Разорванные тучи неслись над равниной так низко, словно бы и они убегали от невидимой погони. По временам они роняли мелкие капли дождя.
«Вот тебе и корабли, и море, и Царьград», – ныло у царственного беглеца.
Снова застучали копыта по мосту.
– Это Уча-река, государь, – пояснил Головкин, – а там и село Пушкино, где тогда князь Лыков взял для розыску князя Ивашку Хованского.
Все это страшное время пронеслось разом в смущенной памяти юноши – царя: и избрание его на царство, и эта ужасная резня во дворце, и его молодой дядя Иван Нарышкин, влекомый за волосы по двору, и старый Долгорукий на навозной куче, покрытый гнилою рыбою, и этот каменный столп на том самом месте Красной площади, где обезображенные останки его дяди стрельцы втаптывали сапогами в землю… Какое ужасное время пришлось пережить ребенку – царю! А теперь все это опять повторяется…

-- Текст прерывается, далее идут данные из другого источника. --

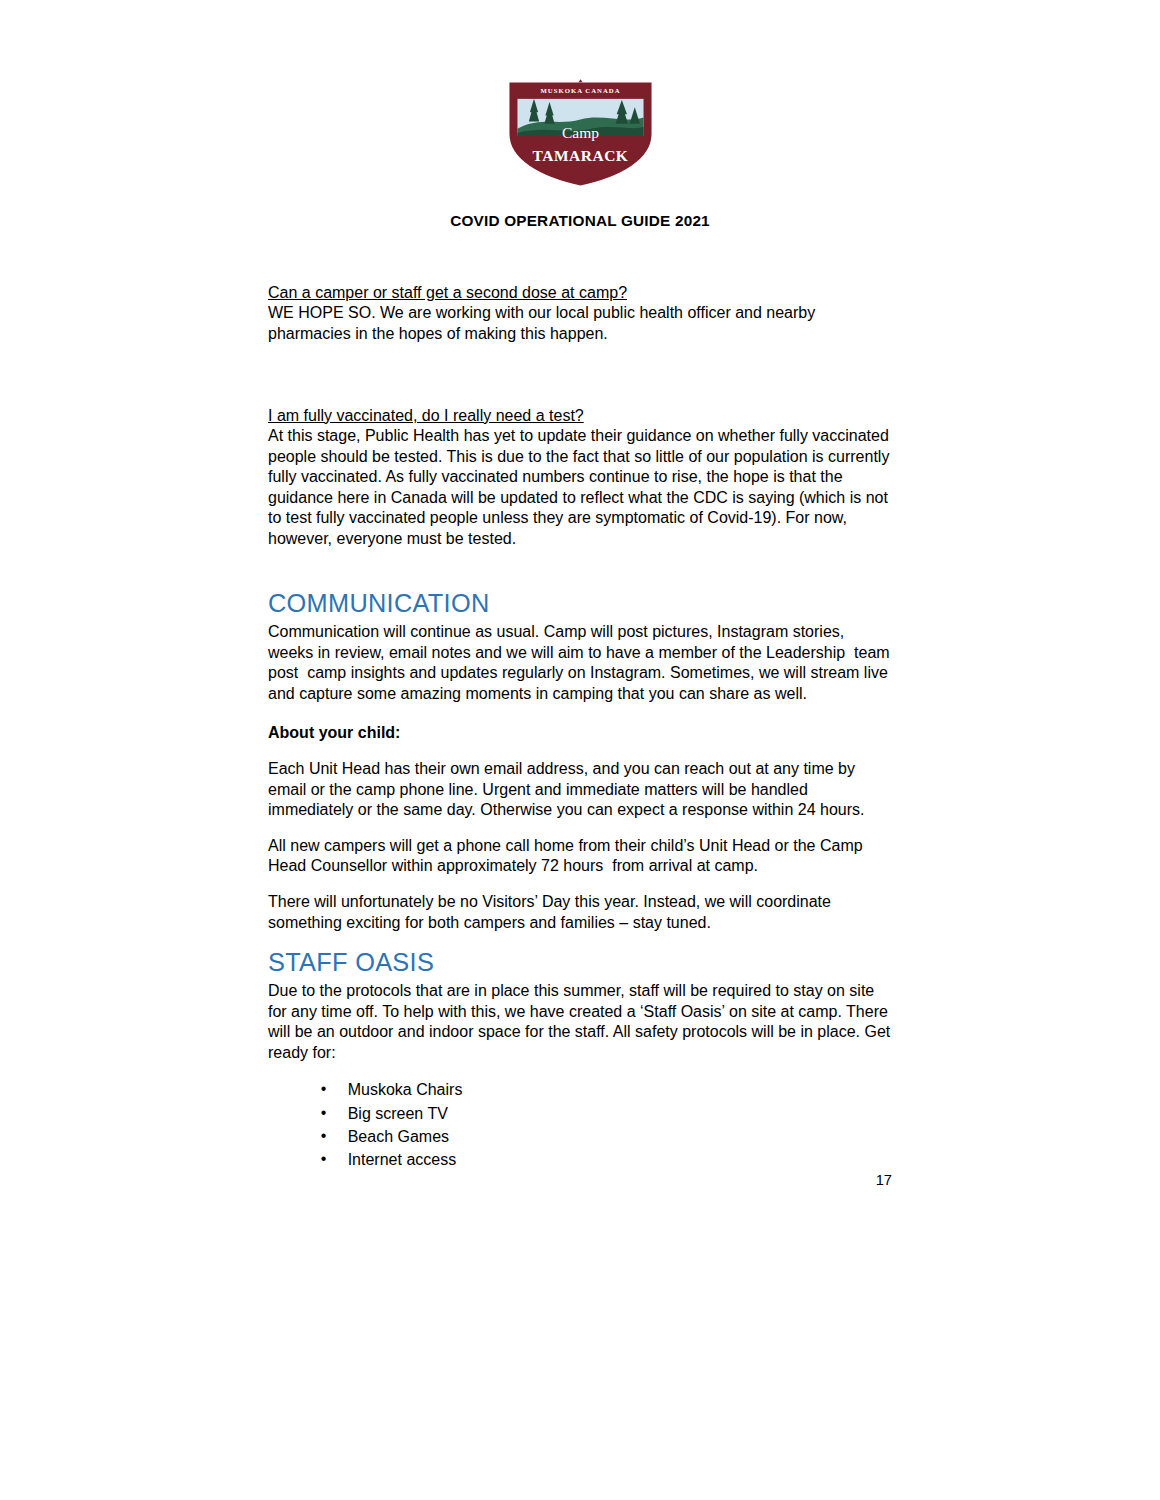MUSKOKA CANADA Camp TAMARACK
COVID OPERATIONAL GUIDE 2021
Can a camper or staff get a second dose at camp?
WE HOPE SO. We are working with our local public health officer and nearby pharmacies in the hopes of making this happen.
I am fully vaccinated, do I really need a test?
At this stage, Public Health has yet to update their guidance on whether fully vaccinated people should be tested. This is due to the fact that so little of our population is currently fully vaccinated. As fully vaccinated numbers continue to rise, the hope is that the guidance here in Canada will be updated to reflect what the CDC is saying (which is not to test fully vaccinated people unless they are symptomatic of Covid-19). For now, however, everyone must be tested.
COMMUNICATION
Communication will continue as usual. Camp will post pictures, Instagram stories, weeks in review, email notes and we will aim to have a member of the Leadership team post camp insights and updates regularly on Instagram. Sometimes, we will stream live and capture some amazing moments in camping that you can share as well.
About your child:
Each Unit Head has their own email address, and you can reach out at any time by email or the camp phone line. Urgent and immediate matters will be handled immediately or the same day. Otherwise you can expect a response within 24 hours.
All new campers will get a phone call home from their child’s Unit Head or the Camp Head Counsellor within approximately 72 hours from arrival at camp.
There will unfortunately be no Visitors’ Day this year. Instead, we will coordinate something exciting for both campers and families – stay tuned.
STAFF OASIS
Due to the protocols that are in place this summer, staff will be required to stay on site for any time off. To help with this, we have created a ‘Staff Oasis’ on site at camp. There will be an outdoor and indoor space for the staff. All safety protocols will be in place. Get ready for:
Muskoka Chairs
Big screen TV
Beach Games
Internet access
17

– Скоро ли! – с тоскою и отчаянием повторял он. – Скоро ли!
– Нету, государь, еще не скоро, потерпи, – успокаивал его Головкин, – путина не махонька, без малого семьдесят верст, а то и все сто, пожалуй, будут.
От времени до времени слышались слабые стоны карлика, который, может быть, только оттого не падал с коня, что всего себя опутал конскою гривою. Только Мельнов скакал молча, не проронив ни одного слова.
Откуда-то ветром доносились звуки далекого благовеста. Вероятно, в каком-нибудь селе или монастыре звонили к заутрене, но далекий благовест этот казался Петру похоронным звоном. В каком-то полубреду ему чудилось, что это его хоронят, и в свисте ветра ему слышалось то, что во время ужасной резни во дворце, когда дядя Иван вышел с образом из-за золотой решетки, юродивый Агапушка тянул под окнами:
Плачу и рыда-а-аю, егда помышля-а-аю смерть…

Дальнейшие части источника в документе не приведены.